What could be better than the mild weather and beautiful colors of fall? It’s football season!!! Whether you enjoy watching your favorite college team or you prefer to follow NFL, football season is a wonderful time for family and friends to gather around the TV with snacks, beer, and high hopes that your favorite team will do what they came on the field to do…WIN!
But what happens when your favorite team/key players don’t do exactly what they are supposed to do? What happens when a football player makes a mistake? What happens when your beloved team loses? As I watched the Sunday afternoon Baltimore Ravens VS Cincinnati Bengals football game, not only was I constantly hearing the criticism of every key player’s every move, I went to Twitter to see what the “fans” were saying. The Bengals were losing 3 to 17, and I wanted to see how true and supportive “fans” actually are. What I saw was really disappointing.
I have posted 5 tweets from fans during the 3rd quarter of the game. The first tweet is a degrading comment made towards Andy Dalton, who is the quarterback for the Bengals. This user calls him a “Ginger Peasant”. To be upset that your favorite quarterback isn’t doing his best is no excuse to make such a superficial stab at his appearance. I always thought of fans as being supportive, and seeing this public tweet that is so disrespectful, really has me wondering how many true fans are out there. This negative comment is clearly directed toward the quarterback as a person rather than just as a quarterback.

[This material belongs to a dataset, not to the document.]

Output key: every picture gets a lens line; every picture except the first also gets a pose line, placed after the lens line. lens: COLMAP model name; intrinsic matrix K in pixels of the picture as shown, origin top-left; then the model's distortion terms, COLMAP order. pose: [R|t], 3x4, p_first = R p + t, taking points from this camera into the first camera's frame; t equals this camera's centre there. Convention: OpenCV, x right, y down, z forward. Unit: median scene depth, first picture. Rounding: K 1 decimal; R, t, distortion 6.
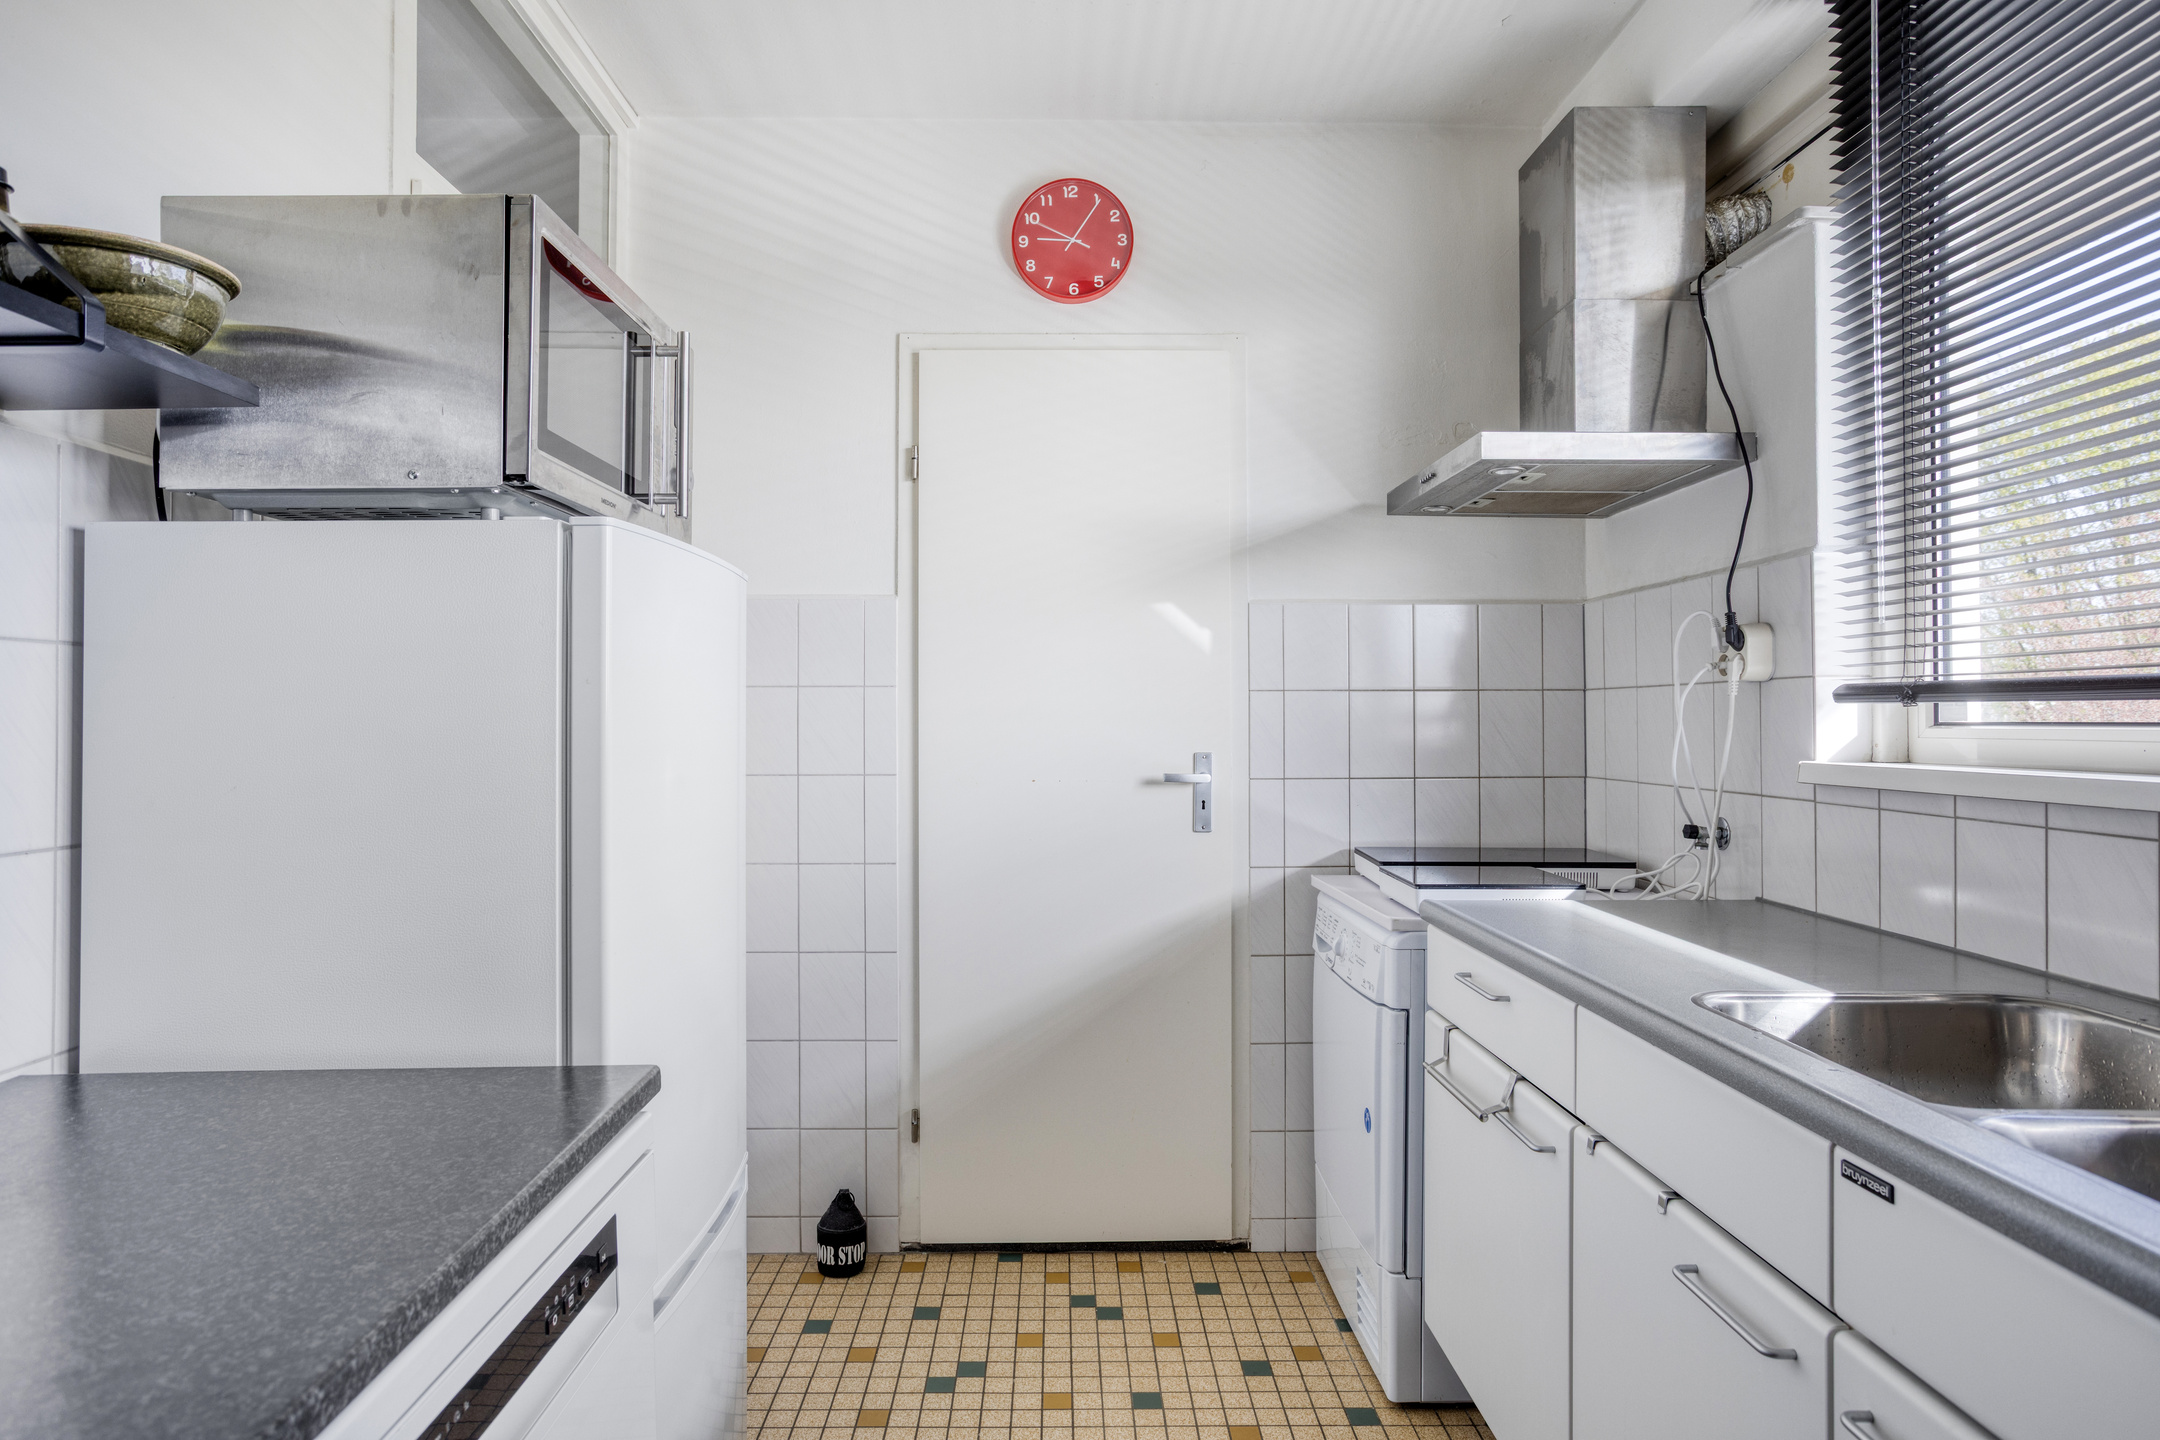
lens RADIAL K [[1220.9, 0, 1075.9], [0, 1220.9, 718.4], [0, 0, 1]] dist [-0.021785, 0.000270]
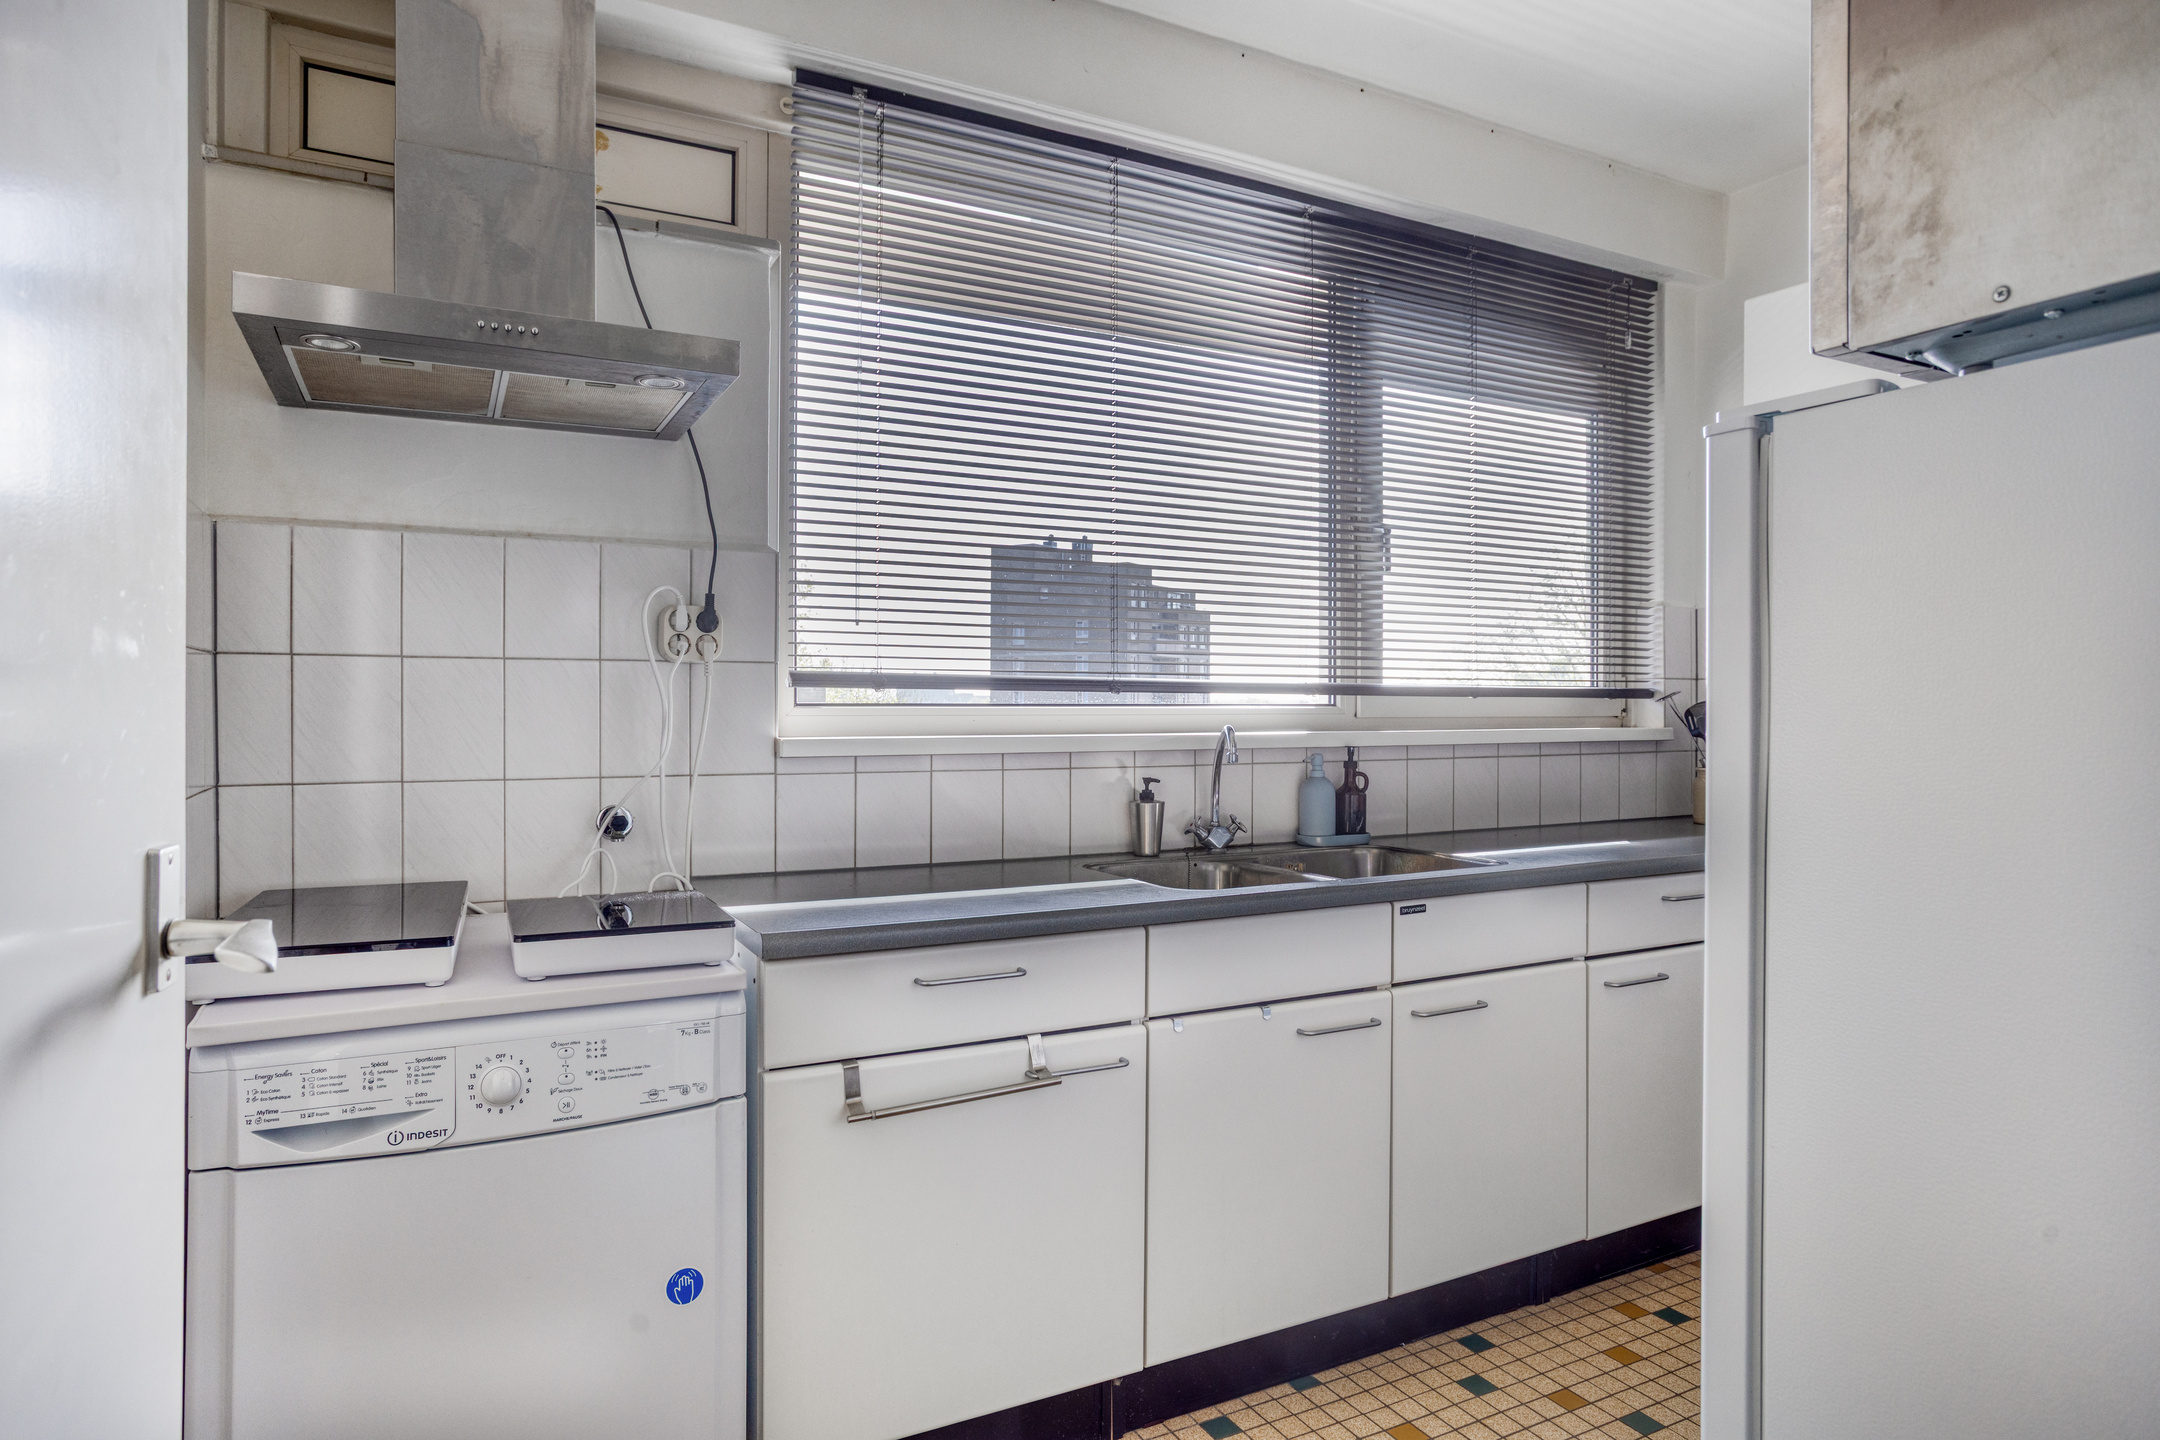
lens RADIAL K [[1220.9, 0, 1078.0], [0, 1220.9, 716.5], [0, 0, 1]] dist [-0.021785, 0.000270]
pose [[-0.442824, -0.007071, 0.896581, -0.658619], [-0.005319, 0.999972, 0.005260, 0.009614], [-0.896593, -0.002439, -0.442849, 1.539879]]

The next tweet is from a user who is redirecting his anger and frustration to the referees. In my opinion, this kind of anger is a form of denial. Just because something doesn’t go the way YOU feel it should go, doesn’t give you the right to project your anger onto others. In this particular tweet, this user says he wants to “junk punch” the referees. Why must people make violent threats for no good reason? Furthermore, why are these “sly comments” always overlooked and viewed as “funny”? We see remarks such as this way more often than we should. Whether it is “just talk” or said with intent, comments like this are often dismissed, but also, are often met with violence. There is an ungodly amount of violence associated with sports, and people still tend to take all the threats and rude comments with a grain of salt. It is time to do something about this nonsense. It is becoming more than a rivalry between two teams, it is becoming a war zone.
The third tweet is from a user who was upset with Andy Dalton (Bengals quarterback). This “fan” says that Andy should go sit next to another quarterback (of a rival team) because it is where sub par quarterbacks go to die. Again, with the violent undertone! Athletes are being reduced to disposable pawns on the field. Their identity as human beings is completely degraded, transforming their identity to a profession, or a position in a game. To fail or succeed becomes their identity.
The fourth tweet is actually from a Ravens fan. I incorporated this tweet to highlight the constant, yet unnecessary negativity involved in sports. Saying the Ravens’ offense is “dog shit” tugs at the masculinity of these players, like they aren’t good enough. They are being compared to garbage. Even though they are up 14 points, making a mistake reduces them from men to dog shit?
The last tweet is from a user who is not only upset with the quarterback, referring to him as a “ginger”, but is clearly fascinated by a play from another Bengals player. To express his excitement, he tweets that this player (AJ Green) has silky hands and can give him a hand job. This comment is apparently supposed to be a compliment, but I’ve interpreted it as though he is demasculinizing the player, and simultaneously sexualizing him. His comment may be interpreted as “funny” and “acceptable”, but I have a feeling that if he said the same thing to the player, the reaction would be quite different. Being a woman, my interpretation of the comment was degrading and negative. However, not one person tweeted that they had a problem with his comment. Is this because he is a male referring to another male, but in a non-literal/praising way? Maybe I have over analyzed the comment because I am a woman, but degradation and sexualization should never be acceptable.
The main patterns that I saw in the live tweets about the game were degradation, dehumanization, demasculinization, and violence. It is really unfortunate that so much hatred and negativity is incorporated into being a “fan”, and in sports in general. Essentially, it is a war zone out there, from the stands to the critical commentators to online media. Often times, before sports games begin, the national anthem is played, the military is recognized, or military aircraft fly over the stadium. I have concluded, however, that unity is hardly present in the world of sports.